Sie brachte ein kleines schweinsledern gebundenes Gebetbuch hervor, das der Vater des Hauptmann Nolten um 1760 herum abgeschrieben hatte. Er war Notar und Bürgermeister und hatte eine schöne klare Schrift. Im Anhang waren einige Daten verzeichnet auch über seinen Tod, von anderer Hand geschrieben, der 1804 oder 6 erfolgte. Alsdann war die Marschroute von Prag bis Frankfurt angegeben. Möglich, dass der Hauptmann Nolten dieses Gebetbuch von seinem Vater mitbekommen hatte, als er in die Fremde zog, möglich auch, dass ein anderer Nolten oder der Vater des Hauptmanns selbst, wie es üblich war, eine Zeitlang beim österreichischen Heere diente. Ich habe mir hieraus keine Notizen gemacht, sodass die Angaben aus dem Gedächtnis ungenau sind. Ich rechnete nämlich damit, dass die Tante meinem Wunsche entsprechend, mir das Buch zur Durchsicht leihen würde, doch hat sie es leider nach einigen Tagen wieder weggesteckt.

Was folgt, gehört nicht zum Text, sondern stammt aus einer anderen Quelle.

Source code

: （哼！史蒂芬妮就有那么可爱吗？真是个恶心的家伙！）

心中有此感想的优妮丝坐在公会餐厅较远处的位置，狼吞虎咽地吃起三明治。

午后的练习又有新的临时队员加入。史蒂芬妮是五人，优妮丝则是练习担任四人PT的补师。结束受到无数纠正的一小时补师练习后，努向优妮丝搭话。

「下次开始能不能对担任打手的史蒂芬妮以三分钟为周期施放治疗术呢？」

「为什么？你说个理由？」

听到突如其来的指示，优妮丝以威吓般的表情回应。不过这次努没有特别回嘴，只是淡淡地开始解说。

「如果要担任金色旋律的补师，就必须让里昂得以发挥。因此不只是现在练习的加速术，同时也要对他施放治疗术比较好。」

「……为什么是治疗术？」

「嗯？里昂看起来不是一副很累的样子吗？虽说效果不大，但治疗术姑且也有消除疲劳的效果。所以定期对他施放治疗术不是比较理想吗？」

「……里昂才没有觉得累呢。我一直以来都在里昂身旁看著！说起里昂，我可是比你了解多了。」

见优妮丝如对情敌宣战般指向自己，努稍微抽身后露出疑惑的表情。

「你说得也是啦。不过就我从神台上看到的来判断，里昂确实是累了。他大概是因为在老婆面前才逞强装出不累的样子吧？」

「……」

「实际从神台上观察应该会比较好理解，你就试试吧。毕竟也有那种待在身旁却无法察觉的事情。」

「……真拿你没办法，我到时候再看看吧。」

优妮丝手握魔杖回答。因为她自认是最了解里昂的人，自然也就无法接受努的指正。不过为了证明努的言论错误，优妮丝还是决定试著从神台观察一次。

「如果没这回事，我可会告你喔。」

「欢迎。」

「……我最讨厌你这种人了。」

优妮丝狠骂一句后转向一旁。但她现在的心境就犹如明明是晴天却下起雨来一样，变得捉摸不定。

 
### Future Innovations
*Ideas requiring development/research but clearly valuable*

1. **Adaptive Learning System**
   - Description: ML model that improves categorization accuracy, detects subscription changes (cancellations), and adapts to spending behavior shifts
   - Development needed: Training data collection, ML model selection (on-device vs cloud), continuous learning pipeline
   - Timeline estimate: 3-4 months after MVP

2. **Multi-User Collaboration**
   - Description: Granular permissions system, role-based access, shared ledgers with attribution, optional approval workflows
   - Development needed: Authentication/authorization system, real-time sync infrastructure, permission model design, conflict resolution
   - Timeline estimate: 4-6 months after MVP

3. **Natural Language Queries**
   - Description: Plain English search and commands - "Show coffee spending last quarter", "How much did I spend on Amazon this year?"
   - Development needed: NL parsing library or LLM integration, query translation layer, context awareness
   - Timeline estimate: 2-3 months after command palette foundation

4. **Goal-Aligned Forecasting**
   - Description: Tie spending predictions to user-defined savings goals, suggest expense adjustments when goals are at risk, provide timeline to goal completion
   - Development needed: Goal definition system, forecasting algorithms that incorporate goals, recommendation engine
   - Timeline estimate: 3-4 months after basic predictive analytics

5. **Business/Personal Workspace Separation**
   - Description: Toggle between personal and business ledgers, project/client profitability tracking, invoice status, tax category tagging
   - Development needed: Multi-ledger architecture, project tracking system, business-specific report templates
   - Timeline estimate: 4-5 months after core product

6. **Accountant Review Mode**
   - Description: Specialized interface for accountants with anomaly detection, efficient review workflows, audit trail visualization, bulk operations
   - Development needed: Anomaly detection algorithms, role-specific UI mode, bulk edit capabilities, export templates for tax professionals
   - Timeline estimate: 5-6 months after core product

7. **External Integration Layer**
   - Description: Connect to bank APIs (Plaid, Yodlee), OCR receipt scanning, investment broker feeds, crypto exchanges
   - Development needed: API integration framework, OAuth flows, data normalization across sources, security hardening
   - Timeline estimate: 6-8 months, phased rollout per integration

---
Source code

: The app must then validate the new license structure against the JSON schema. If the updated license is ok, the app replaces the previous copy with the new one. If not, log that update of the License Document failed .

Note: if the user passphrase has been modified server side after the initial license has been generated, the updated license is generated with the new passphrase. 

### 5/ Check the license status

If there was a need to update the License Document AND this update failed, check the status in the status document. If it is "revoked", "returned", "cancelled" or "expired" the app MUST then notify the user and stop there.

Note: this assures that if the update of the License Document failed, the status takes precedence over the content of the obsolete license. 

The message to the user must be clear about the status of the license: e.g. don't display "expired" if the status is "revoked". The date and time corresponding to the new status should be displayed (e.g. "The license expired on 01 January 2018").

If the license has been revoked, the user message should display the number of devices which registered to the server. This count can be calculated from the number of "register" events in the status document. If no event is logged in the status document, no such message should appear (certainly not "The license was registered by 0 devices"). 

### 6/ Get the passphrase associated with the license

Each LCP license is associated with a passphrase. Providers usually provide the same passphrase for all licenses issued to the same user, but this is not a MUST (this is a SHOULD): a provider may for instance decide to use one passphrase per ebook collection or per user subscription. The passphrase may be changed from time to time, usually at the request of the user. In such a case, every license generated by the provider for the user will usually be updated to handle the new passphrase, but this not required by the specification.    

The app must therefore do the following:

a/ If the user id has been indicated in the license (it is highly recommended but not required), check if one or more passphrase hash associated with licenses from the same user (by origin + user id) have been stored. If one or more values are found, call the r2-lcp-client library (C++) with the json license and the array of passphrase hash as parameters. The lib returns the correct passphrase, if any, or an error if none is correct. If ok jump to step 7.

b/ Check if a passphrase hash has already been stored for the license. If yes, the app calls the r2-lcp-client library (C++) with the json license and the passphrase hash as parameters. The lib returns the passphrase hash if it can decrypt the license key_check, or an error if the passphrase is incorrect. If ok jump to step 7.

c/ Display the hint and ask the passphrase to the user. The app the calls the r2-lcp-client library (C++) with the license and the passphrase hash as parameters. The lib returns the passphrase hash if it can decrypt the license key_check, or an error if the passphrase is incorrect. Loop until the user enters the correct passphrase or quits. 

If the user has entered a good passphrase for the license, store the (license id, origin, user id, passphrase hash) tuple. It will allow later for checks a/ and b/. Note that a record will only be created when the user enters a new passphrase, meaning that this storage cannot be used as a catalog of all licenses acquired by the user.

Ein nochmaliges Fragen danach ist zwecklos.
Auch brachte sie meinem Wunsche entsprechend einen Pack Papiere herbei, einige Testamente von dem Urgroßvater Bernard Hillenkamp und meinem Großvater Rudolf, Briefe des Onkels meiner Großmutter des Auktionators oder Notars Henze in Salzkotten, in welchem er meine Großmutter, die kaum 18 jährig zur Zeit in Münster in Pension weilte, an ihre Gewissenspflichten unter frommen Worten daran erinnert, dass sie ihre Erbschaftsregelung so vornehmen soll, dass auch ihre Stiefschwestern einen Batzen abbekommen. Die Beeinflussung, die aus diesem Briefe unter frommen Worten begann, hat ihren Einfluss auch in dem gewünschten Sinne ausgeübt, wie mir die Tante Cornelia sagte.
Außerdem war eine Menge der Briefe vorhanden, die meine Großmutter, 18 jährig, ihrem Bräutigam, meinem Großvater sandte und auch etliche, die der Großvater schrieb. Die Briefe zeigen für ein 18jähriges Mädchen eine große Reife, dass ich darüber staunen musste, sind im Stil und auch in der Erzählung gut. In einem Brief ist die Rede von den Aufständen 1848 bei dem ein Verwandter tot gesagt wurde. Leider habe ich diese Briefe nur flüchtig angesehen und zum Teil nur gelesen, da ich bestimmt annahm, die Tante Cornelia würde sie mir auf gewisse Zeit zur Verfügung stellen.
Hätte ich geahnt, dass sie diese Belege der Familiengeschichte, stillschweigend wieder an die Seite gelegt hätte, hätte ich mir wenigstens einige Auszüge gemacht. So muss ich mich mit diesen knappen ungenauen Angaben begnügen und gegebenenfalls später nachtragen, wenn ich nochmals Gelegenheit zur Einsicht bekommen sollte.
Tante Cornelia erzählt übrigens, dass die Großmutter, als sie älter war, diese Briefe immer gesucht habe, um sie zu verbrennen.